Aos 30 anos, os últimos 11 dedicados ao time adulto do Bayern, o atacante alemão se reinventou. Virou a alma de uma equipe que não perde quase nunca (já são oito meses de invencibilidade em jogos oficiais) e que distribui goleadas como quem troca de roupa (23 gols só nas últimas cinco partidas). Além disso, já bateu o recorde de assistências de sua carreira e se transformou no maior “garçom” da temporada. Em 2019/2020, já distribuiu 26 passes para seus companheiros balançarem as redes, mesma marca de Lionel Messi e mais do que qualquer outro jogador do primeiro escalão do Velho Continente.

Dentro do elenco do Bayern, apenas o centroavante polonês Robert Lewandowski, favorito ao prêmio de melhor jogador do mundo neste ano, participou de mais jogadas que terminaram com a bola nas redes. Entre gols e assistências, o camisa 9 esteve envolvido em 63 ataques que terminaram com o placar sendo movimentado nos últimos 12 meses.

Müller, que marcou 14 vezes, teve atuação direta em 40 gols, sua melhor marca pessoal desde 2015/2016. A importância do jogador para que a máquina comandada pelo técnico Hans-Dieter Flick funcione devidamente ficou explícita na histórica goleada por 8 a 2 aplicada sobre o Barcelona, semana passada, pelas quartas de final da Champions.

No até então compromisso mais importante da temporada, Müller deu um show de técnica e inteligência para marcar, logo aos 4 minutos da etapa inicial, o primeiro gol da partida. O camisa 13 ainda fez o quarto gol do Bayern e deu a assistência para Philippe Coutinho anotar o sétimo tento bávaro. “Como tem um ótimo senso tático de jogo e é um jogador muito importante em campo, ele acaba sendo o braço direito do treinador. Ele comanda o time, lidera os companheiros e joga em um nível muito alto. Thomas é um jogador que faria bem a qualquer equipe”, disse Flick, responsável direto pela “ressurreição” do veterano.
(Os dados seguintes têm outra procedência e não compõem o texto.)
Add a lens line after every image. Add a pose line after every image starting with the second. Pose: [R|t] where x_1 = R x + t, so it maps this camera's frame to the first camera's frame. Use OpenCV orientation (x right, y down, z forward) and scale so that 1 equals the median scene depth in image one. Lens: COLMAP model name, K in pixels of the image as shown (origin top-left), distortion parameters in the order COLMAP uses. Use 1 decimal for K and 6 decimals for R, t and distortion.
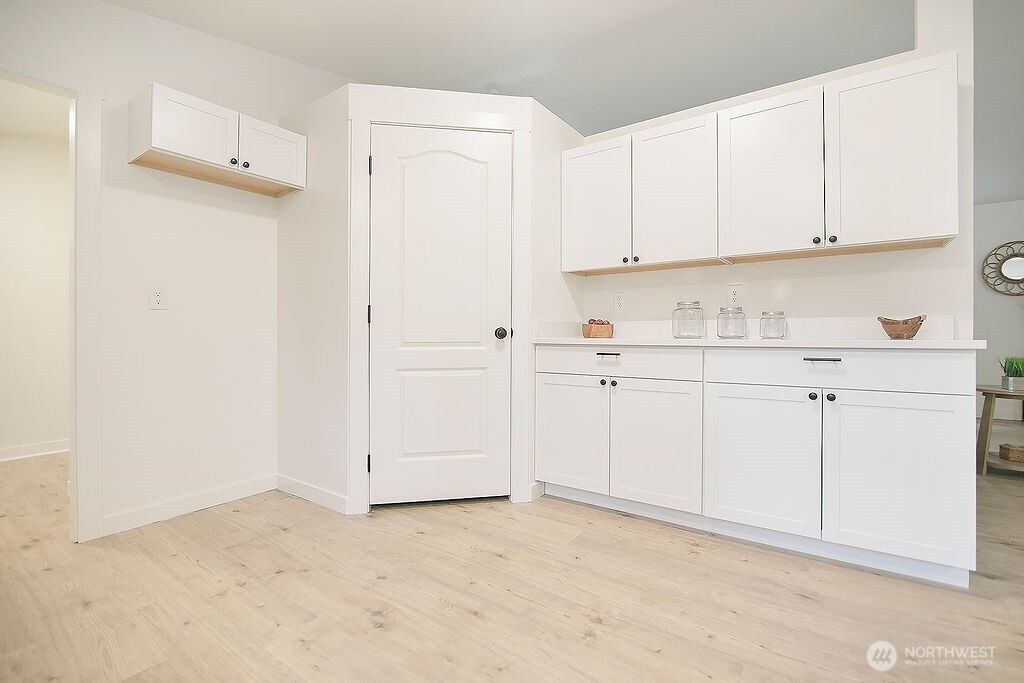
lens RADIAL K [[480.2, 0, 511.0], [0, 480.2, 321.8], [0, 0, 1]] dist [-0.018515, -0.000154]
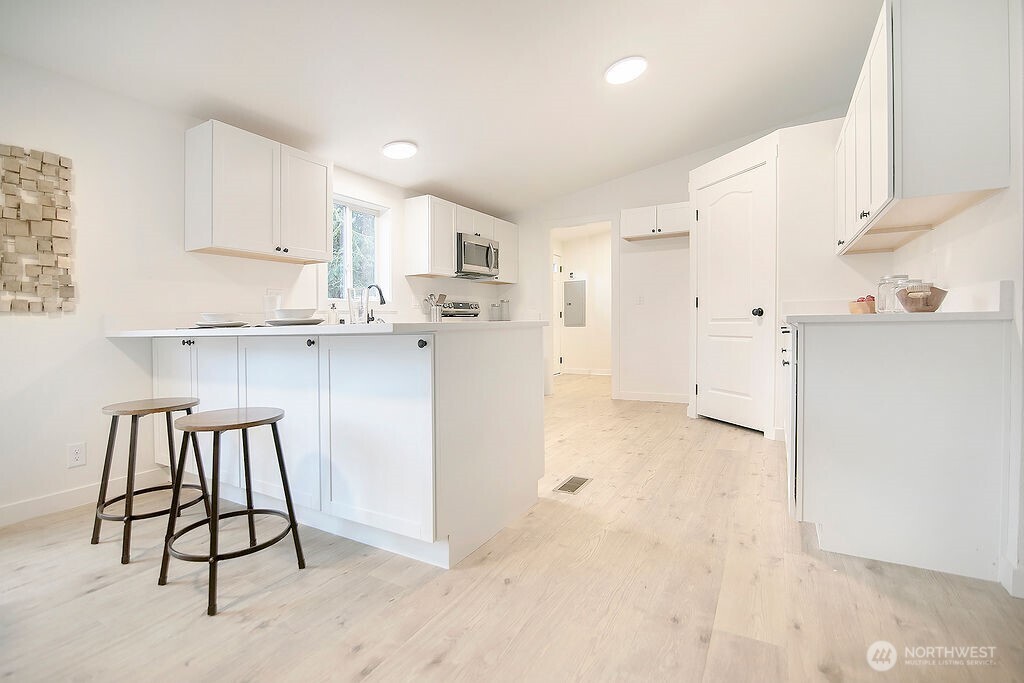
lens RADIAL K [[480.2, 0, 511.0], [0, 480.2, 321.8], [0, 0, 1]] dist [-0.018515, -0.000154]
pose [[0.125978, 0.008503, -0.991997, 1.447063], [0.030730, 0.999450, 0.012470, 0.006653], [0.991557, -0.032055, 0.125648, 0.128665]]
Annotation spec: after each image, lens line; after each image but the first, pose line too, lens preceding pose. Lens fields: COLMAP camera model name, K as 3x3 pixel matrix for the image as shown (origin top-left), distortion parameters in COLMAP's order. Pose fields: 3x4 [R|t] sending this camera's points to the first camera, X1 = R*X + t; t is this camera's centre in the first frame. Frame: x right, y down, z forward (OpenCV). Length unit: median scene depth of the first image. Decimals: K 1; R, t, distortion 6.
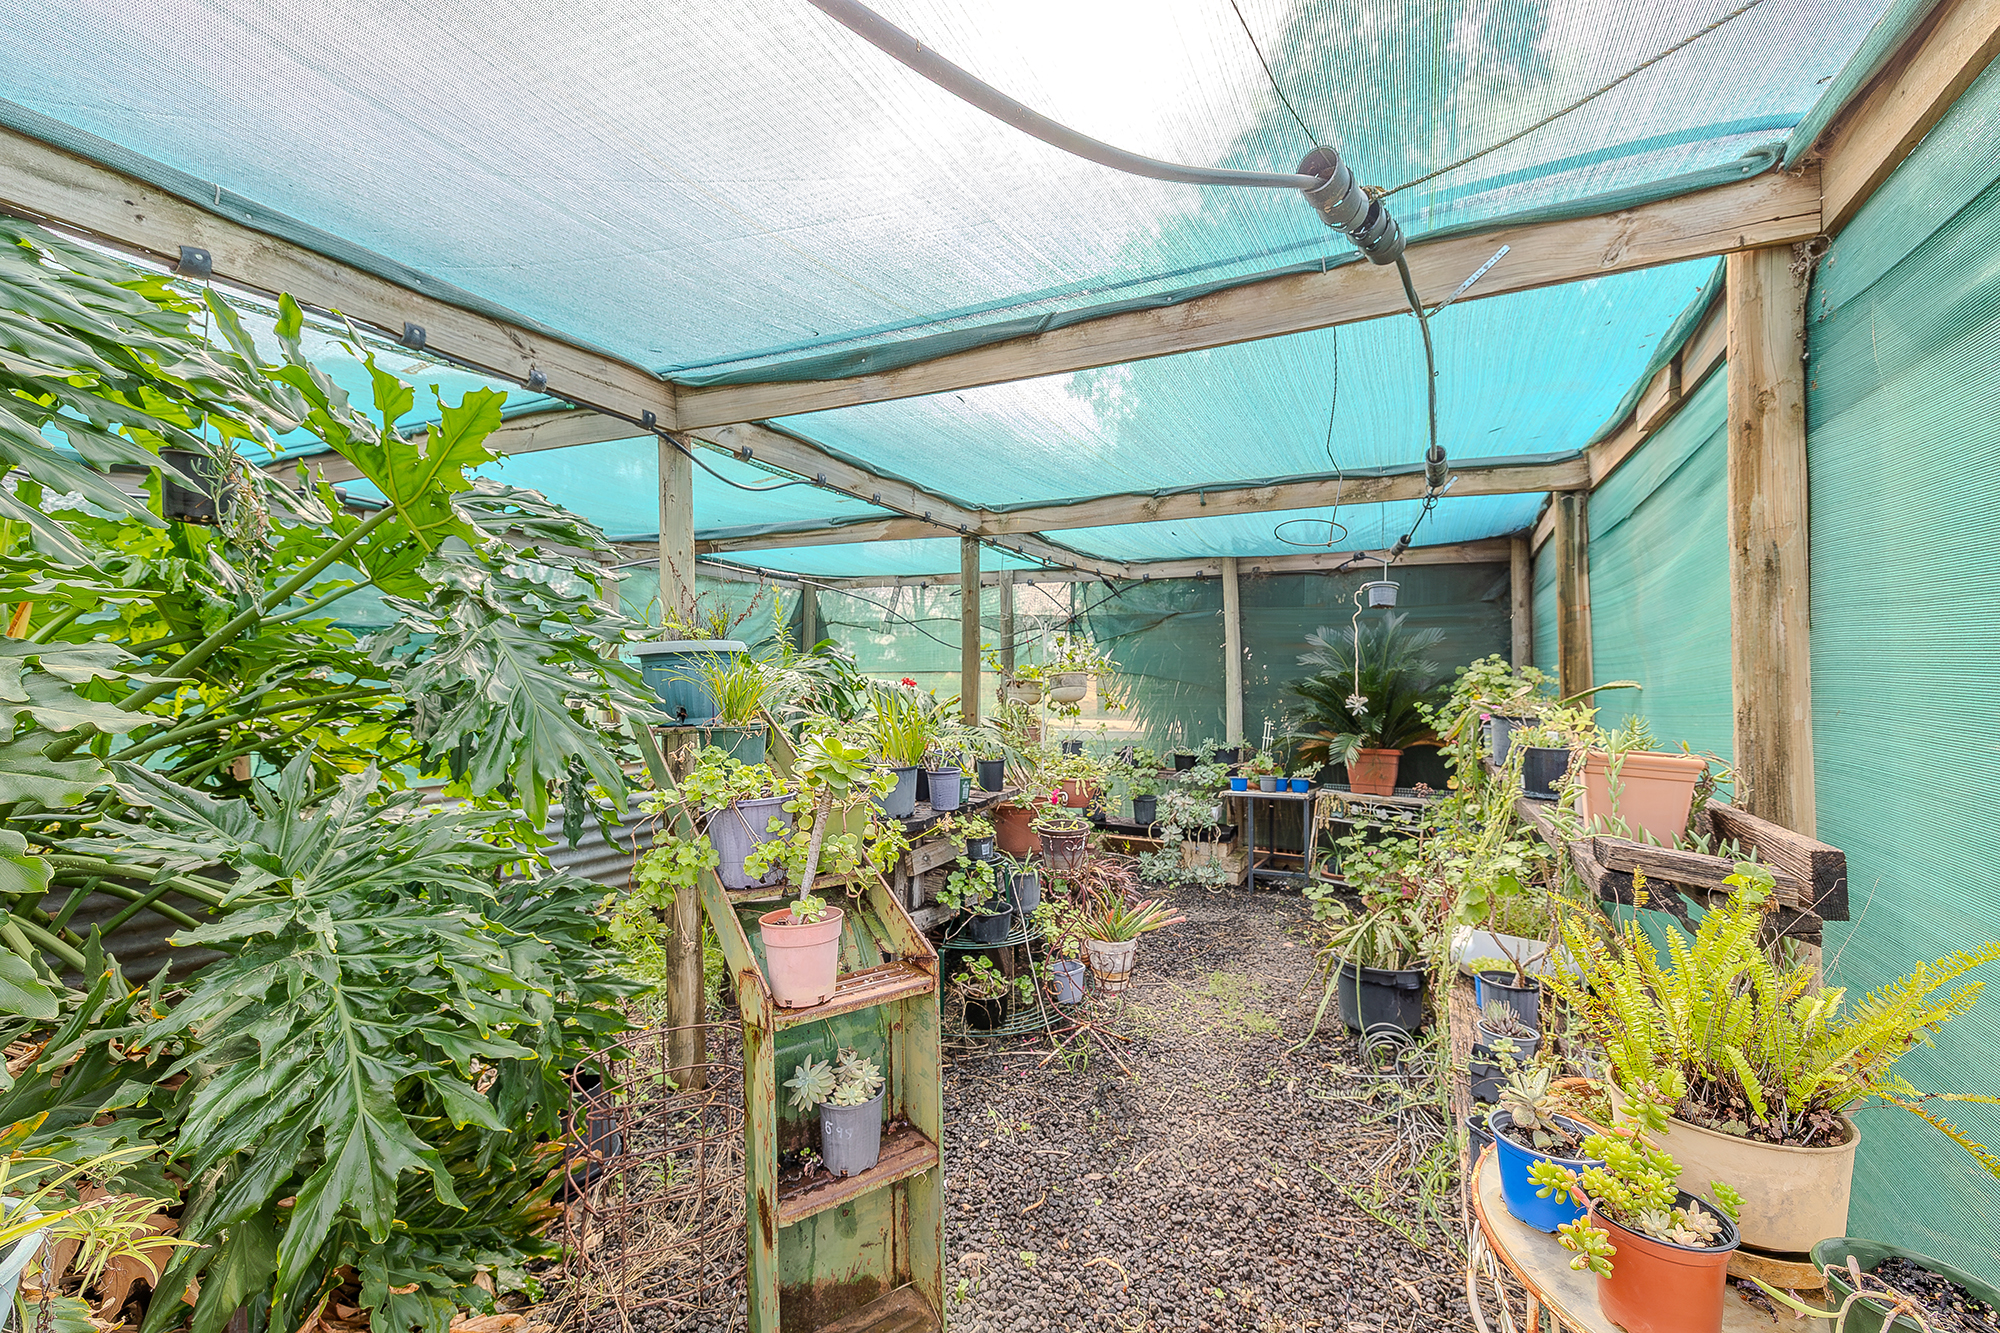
lens RADIAL K [[854.9, 0, 1002.3], [0, 854.9, 660.6], [0, 0, 1]] dist [0.000953, -0.004642]
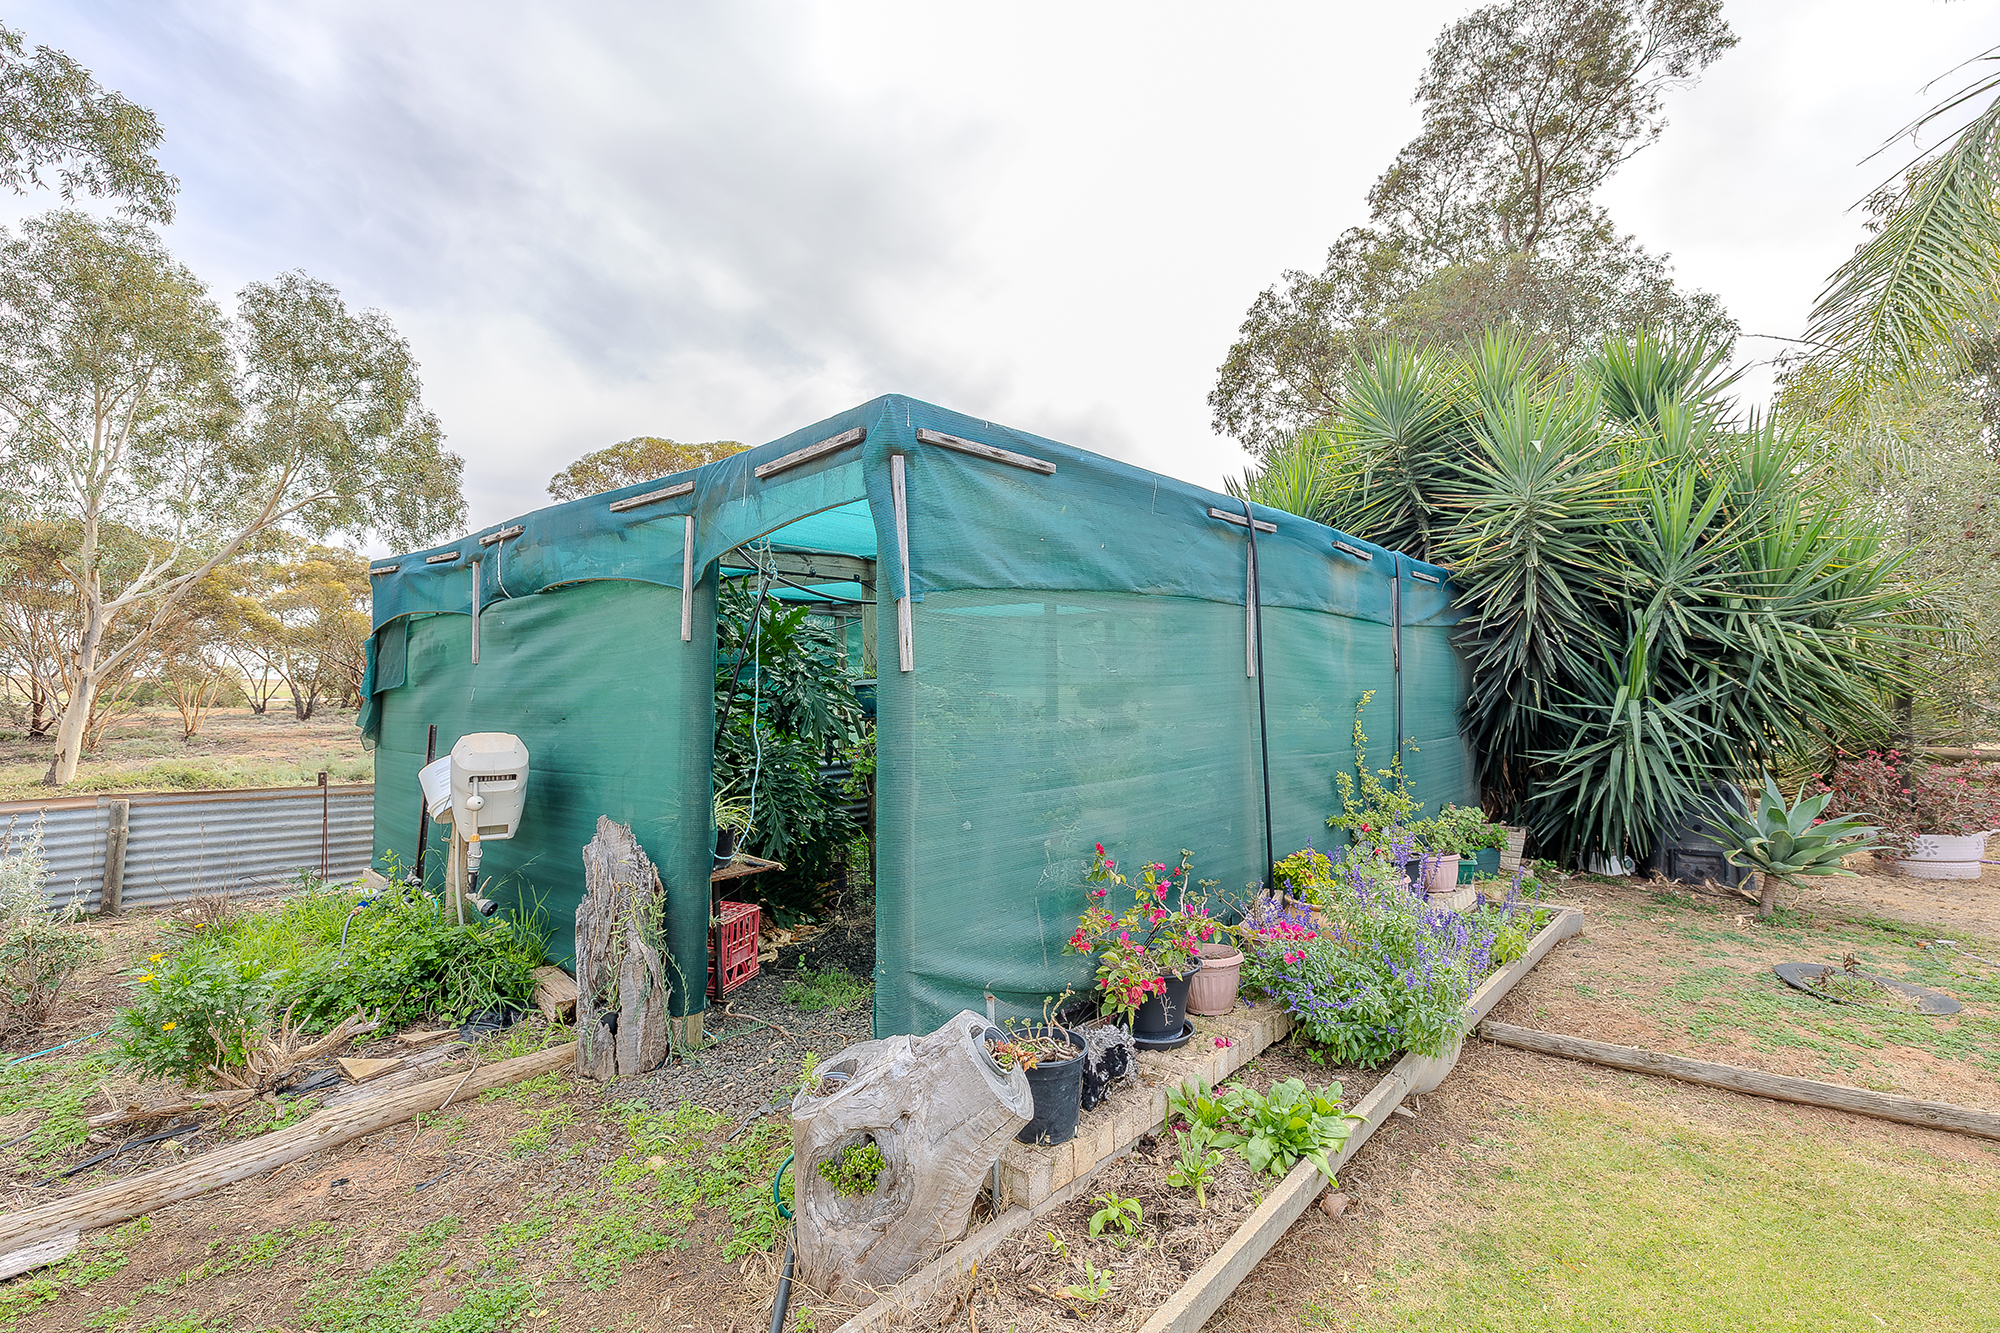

Antes de o ex-auxiliar assumir o comando da equipe, no começo de novembro, Müller vinha sendo relegado com frequência ao banco de reservas. Agora, é peça fundamental no sucesso da equipe. A diretoria bávara percebeu essa transformação. Em abril, ofereceu um novo contrato ao jogador, que agora permanecerá ligado ao clube até junho de 2023, quando ele estará prestes a completar 34 anos.

Na prática, isso significa que o campeão mundial de 2014 pela seleção alemã tem boas chances de encerrar a carreira sem ter vestido outra camisa de clube e de nunca mais se sentir tentado a uma mudança para a China. A partida entre Bayern e Lyon define o adversário do Paris Saint-Germain na decisão desta temporada da Champions. A final está marcada para domingo e será disputada no estádio da Luz, casa do Benfica, em Lisboa, capital portuguesa.